Die Finanzierung wird nach Angaben Schneiders zunächst von der Bayerischen Landesbank (BayernLB), der Sparkasse Augsburg und der LfA Förderbank Bayern gestellt. Später sollen auch Kreditinstitute aus Brandenburg in die Finanzierung einbezogen werden. Das komplette Finanzierungspaket im Umfang von zehn Mio. Euro wird durch eine Bürgschaft des Freistaates Bayern abgesichert.

Trevira wurde Ende der 90er- Jahre als eigenständige Gesellschaft aus dem Hoechst-Konzern ausgegliedert und 2004 vom indischen Chemiekonzern Reliance Industries übernommen. Der Faserhersteller musste jedoch im Juni Insolvenzantrag stellen, nachdem Reliance die Unterstützung für ein Sanierungskonzept verweigert hatte.

Das Unternehmen mit Hauptsitz in Hattingen/Main beschäftigt derzeit noch rund 1 400 Mitarbeiter und erwartet für 2009 nach Angaben eines Sprechers rund 210 Mio. Euro Umsatz. Die Forderungen im Insolvenzverfahren bewegen sich früheren Angaben zufolge bei rund 85 Mio. Euro. Bereits zwei Monate nach Insolvenzantrag hatte Schneider einen Verkaufsvertrag für Trevira mit den Investoren Stefan Messer und Karl-Gerhard Seifert, einem früheren Hoechst-Vorstand, unterzeichnet.
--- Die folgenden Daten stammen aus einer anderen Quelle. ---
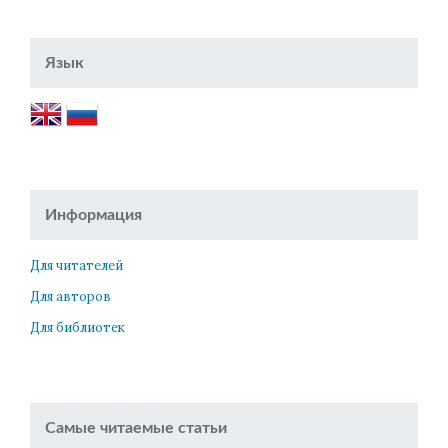
Язык
Информация
Для читателей
Для авторов
Для библиотек
Самые читаемые статьи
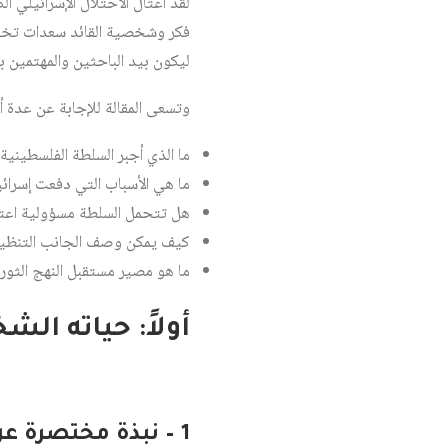
لقد اغتال الاحتلال الإسرائيلي ال
فكر وشخصية القائد سعدات تختلف 
ليكون بيد الباحثين والمهتمين ب
وتسعى المقالة للإجابة عن عدة أس
ما الذي أجبر السلطة الفلسطيني
ما هي الأسباب التي دفعت إسرائي
هل تتحمل السلطة مسؤولية اعتق
كيف يمكن وصف الجانب التنظيمي
ما هو مصير مستقبل النهج الثور
أولاً: حياته ال
1 – نبذة مختصرة عن حياته الشخصية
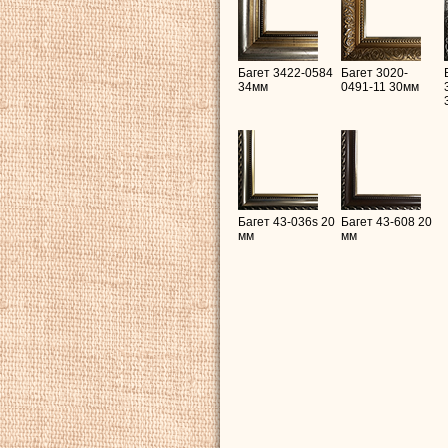
Багет 3422-0584
Багет 3020-
34мм
0491-11 30мм
Багет 43-036s 20
Багет 43-608 20
мм
мм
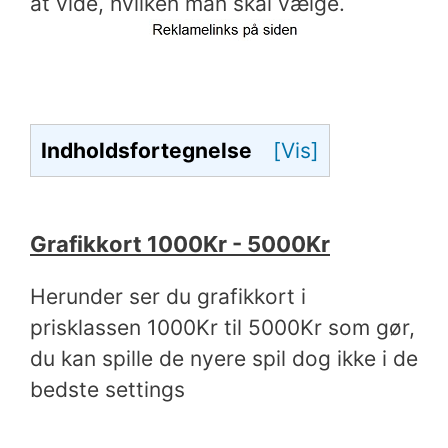
at vide, hvilken man skal vælge.
Indholdsfortegnelse
[Vis]
Grafikkort 1000Kr - 5000Kr
Herunder ser du grafikkort i
prisklassen 1000Kr til 5000Kr som gør,
du kan spille de nyere spil dog ikke i de
bedste settings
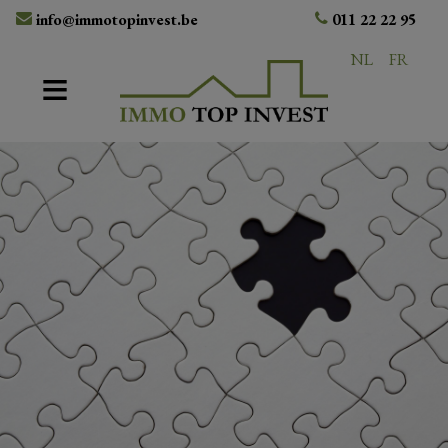
info@immotopinvest.be
011 22 22 95
NL
FR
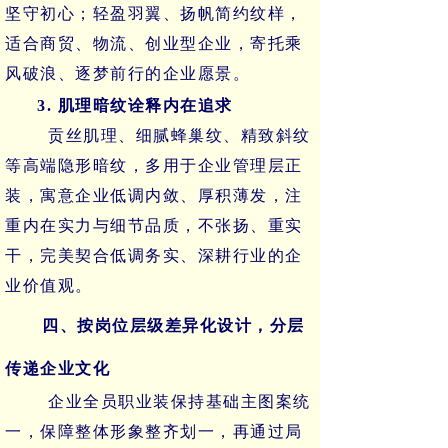
坚守初心；轻盈羽翼、扬帆简约纹样，
适合商贸、物流、创业型企业，寄托乘
风破浪、逐梦前行的企业愿景。
3. 肌理暗纹诠释内在追求
贡丝肌理、细腻蜂巢纹、精致斜纹
等高端隐形暗纹，多用于企业管理层正
装，寓意企业低调内敛、厚积薄发，注
重内在实力与细节品质，不张扬、重实
干，完美契合低调务实、深耕行业的企
业价值观。
四、按岗位层级差异化设计，分层
传递企业文化
企业全员职业装保持基础主图案统
一，保障整体形象整齐划一，再通过局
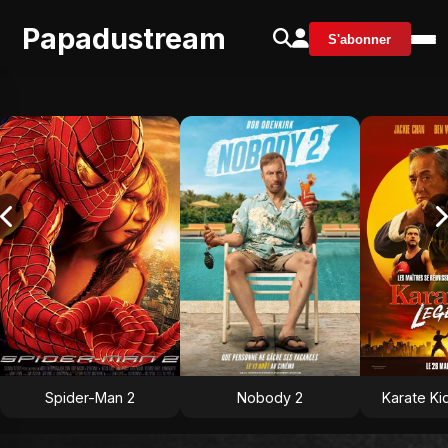
Papadustream
S'abonner
Spider-Man 2
Nobody 2
Karate Ki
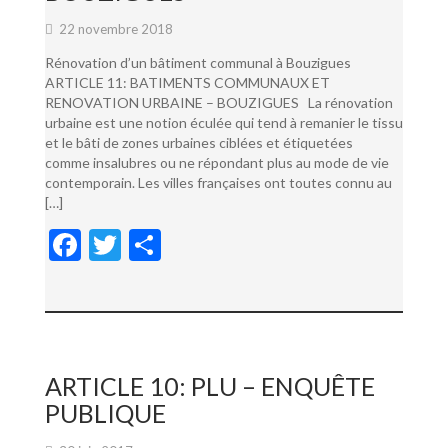
22 novembre 2018
Rénovation d’un bâtiment communal à Bouzigues
ARTICLE 11: BATIMENTS COMMUNAUX ET
RENOVATION URBAINE – BOUZIGUES La rénovation
urbaine est une notion éculée qui tend à remanier le tissu
et le bâti de zones urbaines ciblées et étiquetées
comme insalubres ou ne répondant plus au mode de vie
contemporain. Les villes françaises ont toutes connu au
[…]
F
T
P
ac
w
ar
e
itt
ta
b
er
g
o
er
ARTICLE 10: PLU – ENQUÊTE
o
PUBLIQUE
k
Doch dieser Vertrag platzte Ende November völlig überraschend, weil die Käufer die Finanzierung nicht sicherstellen konnten und Zugeständnisse beim Verkaufspreis forderten. Den Verkaufsprozess habe man beenden müssen, um Mitarbeitern, Kunden und Lieferanten der Trevira Gruppe eine sichere Perspektive zu geben, teilte der Insolvenzverwalter damals mit. Verkaufsverhandlungen mit früheren Interessenten will er jetzt wieder aufnehmen. Es bleibe beim Ziel, einen Investor zu finden, aber man stehe nicht unter Zeitdruck, heißt es.